Examples of strong copyleft licences include:

  1. the GNU General Public License (or GPL for short), which has two common primary versions - version 2 and version 3. The GPL has a complicated language (I read the GPL version 2 once and did not fully understand it) and has some additional restrictions beyond just making sure that code incorporating its code would be under compatible, open-source licences.

    Note that there is a difference between the GPL version 2, and the GPL version 3 and that they are mutually incompatible. Some people use the language “Licensed under the GNU General Public Licence, version 2, or at your option any later version” which avoids this problem. However, many projects including the Linux kernel are licensed only under version 2 of the GPL (and not a later version).

  2. The Sleepycat License. This licence was formulated by Sleepycat Software (now part of Oracle) for use in their Berkeley DB database product. The reason this licence was chosen instead of the GPL was because the source for the Berkeley DB was originally written under one of the BSD licences, and it was not clear whether it was possible to sub-license it under the GPL.

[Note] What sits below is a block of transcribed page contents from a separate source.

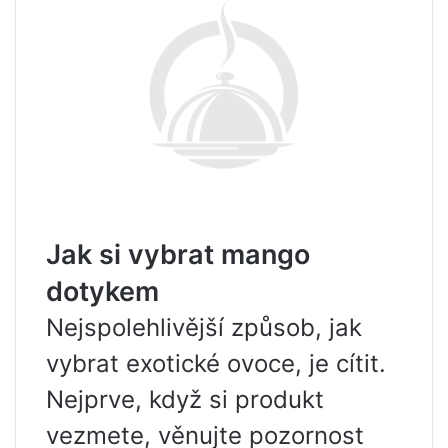
Jak si vybrat mango
dotykem
Nejspolehlivější způsob, jak
vybrat exotické ovoce, je cítit.
Nejprve, když si produkt
vezmete, věnujte pozornost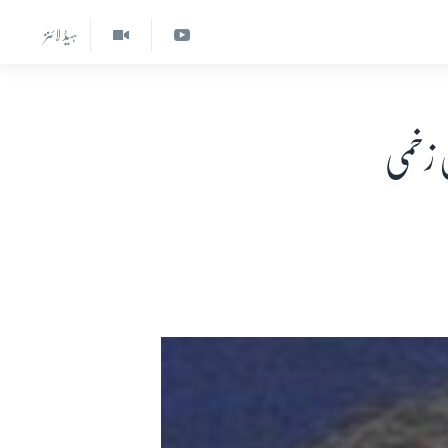
ہیڈ لائنز
 زخمی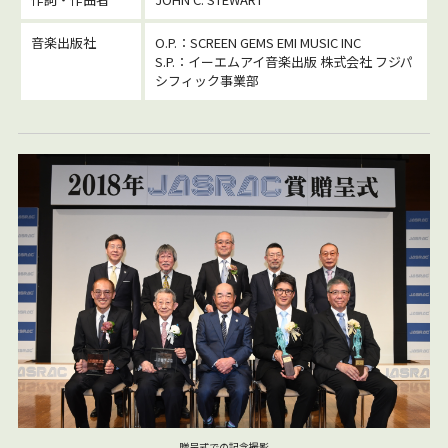
音楽出版社
O.P.：SCREEN GEMS EMI MUSIC INC
S.P.：イーエムアイ音楽出版 株式会社 フジパ
シフィック事業部
贈呈式での記念撮影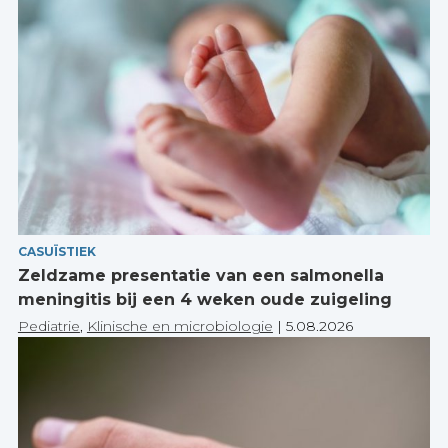
CASUÏSTIEK
Zeldzame presentatie van een salmonella
meningitis bij een 4 weken oude zuigeling
Pediatrie
,
Klinische en microbiologie
|
5.08.2026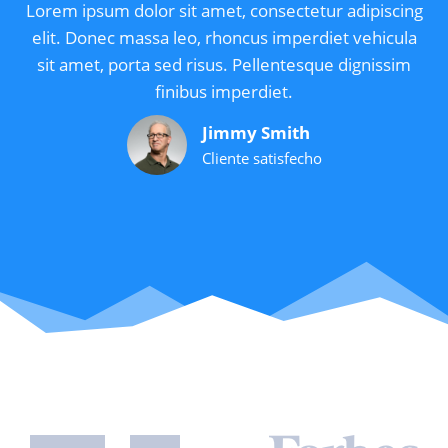
Lorem ipsum dolor sit amet, consectetur adipiscing
elit. Donec massa leo, rhoncus imperdiet vehicula
sit amet, porta sed risus. Pellentesque dignissim
finibus imperdiet.
Jimmy Smith
Cliente satisfecho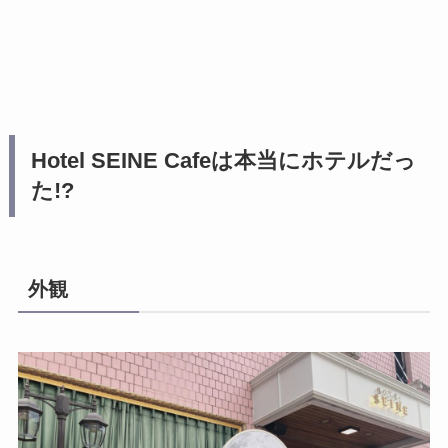
Hotel SEINE Cafeは本当にホテルだっ
た!?
外観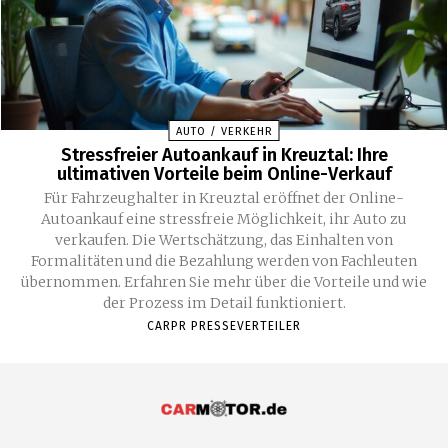
AUTO / VERKEHR
Stressfreier Autoankauf in Kreuztal: Ihre
ultimativen Vorteile beim Online-Verkauf
Für Fahrzeughalter in Kreuztal eröffnet der Online-
Autoankauf eine stressfreie Möglichkeit, ihr Auto zu
verkaufen. Die Wertschätzung, das Einhalten von
Formalitäten und die Bezahlung werden von Fachleuten
übernommen. Erfahren Sie mehr über die Vorteile und wie
der Prozess im Detail funktioniert.
CARPR PRESSEVERTEILER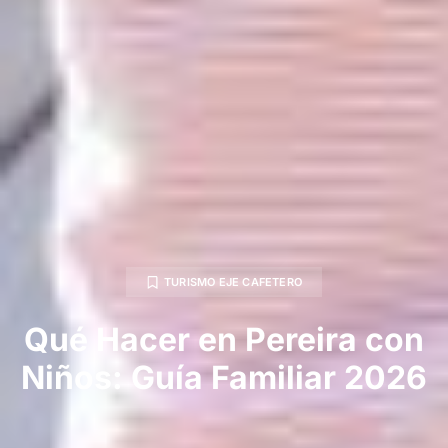
TURISMO EJE CAFETERO
Qué Hacer en Pereira con
Niños: Guía Familiar 2026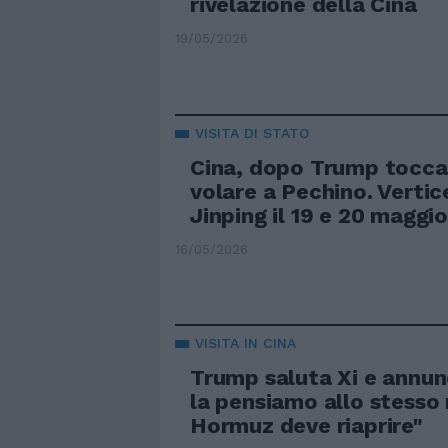
rivelazione della Cina
19/05/2026
VISITA DI STATO
Cina, dopo Trump tocca
volare a Pechino. Vertic
Jinping il 19 e 20 maggi
16/05/2026
VISITA IN CINA
Trump saluta Xi e annunc
la pensiamo allo stesso
Hormuz deve riaprire"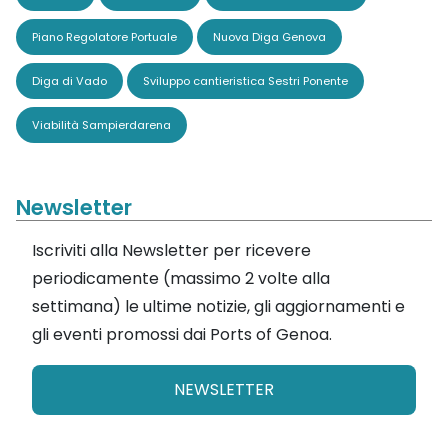
Piano Regolatore Portuale
Nuova Diga Genova
Diga di Vado
Sviluppo cantieristica Sestri Ponente
Viabilità Sampierdarena
Newsletter
Iscriviti alla Newsletter per ricevere
periodicamente (massimo 2 volte alla
settimana) le ultime notizie, gli aggiornamenti e
gli eventi promossi dai Ports of Genoa.
NEWSLETTER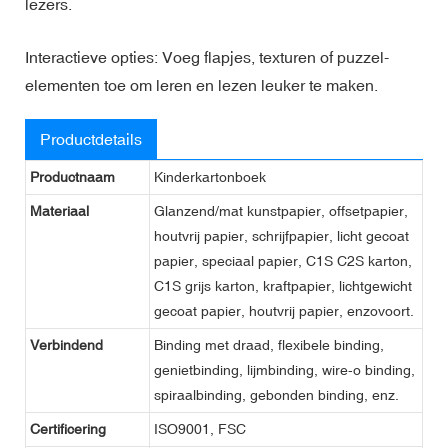
lezers.
Interactieve opties: Voeg flapjes, texturen of puzzel-
elementen toe om leren en lezen leuker te maken.
Productdetails
Productnaam
Kinderkartonboek
Materiaal
Glanzend/mat kunstpapier, offsetpapier,
houtvrij papier, schrijfpapier, licht gecoat
papier, speciaal papier, C1S C2S karton,
C1S grijs karton, kraftpapier, lichtgewicht
gecoat papier, houtvrij papier, enzovoort.
Verbindend
Binding met draad, flexibele binding,
genietbinding, lijmbinding, wire-o binding,
spiraalbinding, gebonden binding, enz.
Certificering
ISO9001, FSC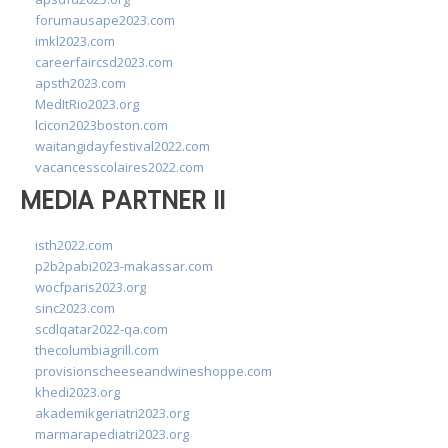
forumausape2023.com
imkl2023.com
careerfaircsd2023.com
apsth2023.com
MedItRio2023.org
lcicon2023boston.com
waitangidayfestival2022.com
vacancesscolaires2022.com
MEDIA PARTNER II
isth2022.com
p2b2pabi2023-makassar.com
wocfparis2023.org
sinc2023.com
scdlqatar2022-qa.com
thecolumbiagrill.com
provisionscheeseandwineshoppe.com
khedi2023.org
akademikgeriatri2023.org
marmarapediatri2023.org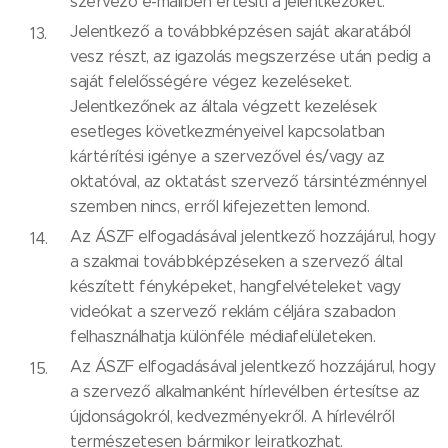
szervező e-mailben értesíti a jelentkezőket.
Jelentkező a továbbképzésen saját akaratából
vesz részt, az igazolás megszerzése után pedig a
saját felelősségére végez kezeléseket.
Jelentkezőnek az általa végzett kezelések
esetleges következményeivel kapcsolatban
kártérítési igénye a szervezővel és/vagy az
oktatóval, az oktatást szervező társintézménnyel
szemben nincs, erről kifejezetten lemond.
Az ÁSZF elfogadásával jelentkező hozzájárul, hogy
a szakmai továbbképzéseken a szervező által
készített fényképeket, hangfelvételeket vagy
videókat a szervező reklám céljára szabadon
felhasználhatja különféle médiafelületeken.
Az ÁSZF elfogadásával jelentkező hozzájárul, hogy
a szervező alkalmanként hírlevélben értesítse az
újdonságokról, kedvezményekről. A hírlevélről
természetesen bármikor leiratkozhat.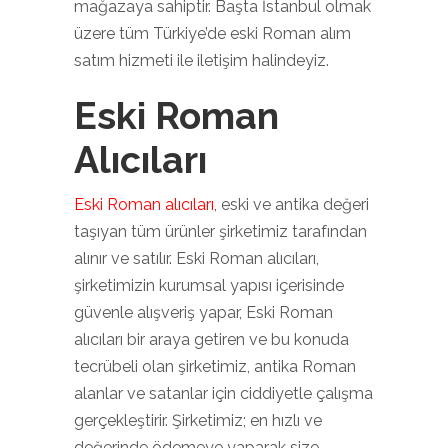
mağazaya sahiptir. Başta İstanbul olmak
üzere tüm Türkiye’de eski Roman alım
satım hizmeti ile iletişim halindeyiz.
Eski Roman
Alıcıları
Eski Roman alıcıları
, eski ve antika değeri
taşıyan tüm ürünler şirketimiz tarafından
alınır ve satılır. Eski Roman alıcıları,
şirketimizin kurumsal yapısı içerisinde
güvenle alışveriş yapar, Eski Roman
alıcıları bir araya getiren ve bu konuda
tecrübeli olan şirketimiz, antika Roman
alanlar ve satanlar için ciddiyetle çalışma
gerçekleştirir. Şirketimiz; en hızlı ve
değerinde ödemeye yaparak size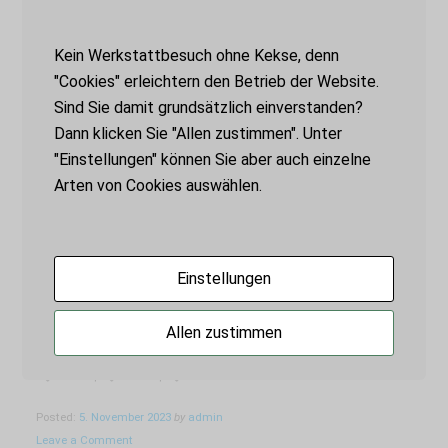
erzählen. Für mich war dieser Tisch ein
besonderes Projekt, denn es war mein
Kein Werkstattbesuch ohne Kekse, denn
erster Tisch, und ich hatte freie Hand. Wir
"Cookies" erleichtern den Betrieb der Website.
verbrachten den Sommer 2023
Sind Sie damit grundsätzlich einverstanden?
miteinander. Er hatte tiefe und teils recht
Dann klicken Sie "Allen zustimmen". Unter
breite Rillen im Holz, durch die die Krümel
"Einstellungen" können Sie aber auch einzelne
auf den Boden fallen
Arten von Cookies auswählen.
„EIN
CONTINUE READING
TISCH
Einstellungen
IST
EIN
Tags:
Alltagsgegenstände
|
Geschichtlichkeit
|
Allen zustimmen
TISCH,
Holzreparatur
|
Käsepappel
|
Kintsugi
|
IST
Möbelreparatur
|
Muster
|
Perlmutt
|
Schellack
|
EIN
Silber
|
Tisch
|
Urushi
TISCH…“
Posted:
5. November 2023
by
admin
Leave a Comment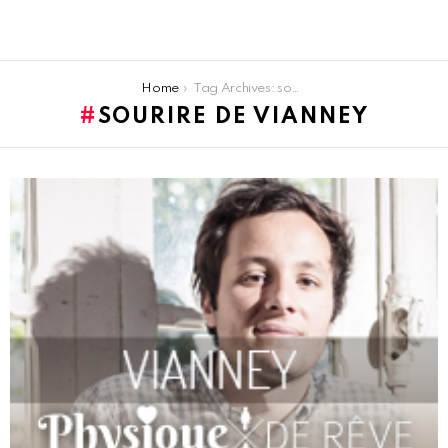
You are here:
Home
Tag Archives: sourire de Vianney
SOURIRE DE VIANNEY
LATEST
STORIES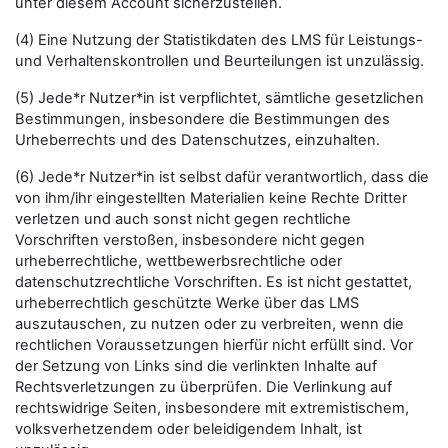
unter diesem Account sicherzustellen.
(4) Eine Nutzung der Statistikdaten des LMS für Leistungs-
und Verhaltenskontrollen und Beurteilungen ist unzulässig.
(5) Jede*r Nutzer*in ist verpflichtet, sämtliche gesetzlichen
Bestimmungen, insbesondere die Bestimmungen des
Urheberrechts und des Datenschutzes, einzuhalten.
(6) Jede*r Nutzer*in ist selbst dafür verantwortlich, dass die
von ihm/ihr eingestellten Materialien keine Rechte Dritter
verletzen und auch sonst nicht gegen rechtliche
Vorschriften verstoßen, insbesondere nicht gegen
urheberrechtliche, wettbewerbsrechtliche oder
datenschutzrechtliche Vorschriften. Es ist nicht gestattet,
urheberrechtlich geschützte Werke über das LMS
auszutauschen, zu nutzen oder zu verbreiten, wenn die
rechtlichen Voraussetzungen hierfür nicht erfüllt sind. Vor
der Setzung von Links sind die verlinkten Inhalte auf
Rechtsverletzungen zu überprüfen. Die Verlinkung auf
rechtswidrige Seiten, insbesondere mit extremistischem,
volksverhetzendem oder beleidigendem Inhalt, ist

    The Sleepycat licence is short and has a simple language, and is easy to understand. From my reading of it, it seems that it is both recursive (requires code that originated from it to be licensed under the same licence) and that it mandates releasing the source code of software applications that linked against it, but under a non-specified (and possibly non-free) licence.

    Sleepycat has also provided a commercial licence for using Berkeley DB which allows incorporating it into a larger work without the need to release the source. This is a valid business model used by originators of GPL-licensed software and other strong copyleft licences. See Richard Stallman's "Selling Exceptions to the GNU GPL" essay.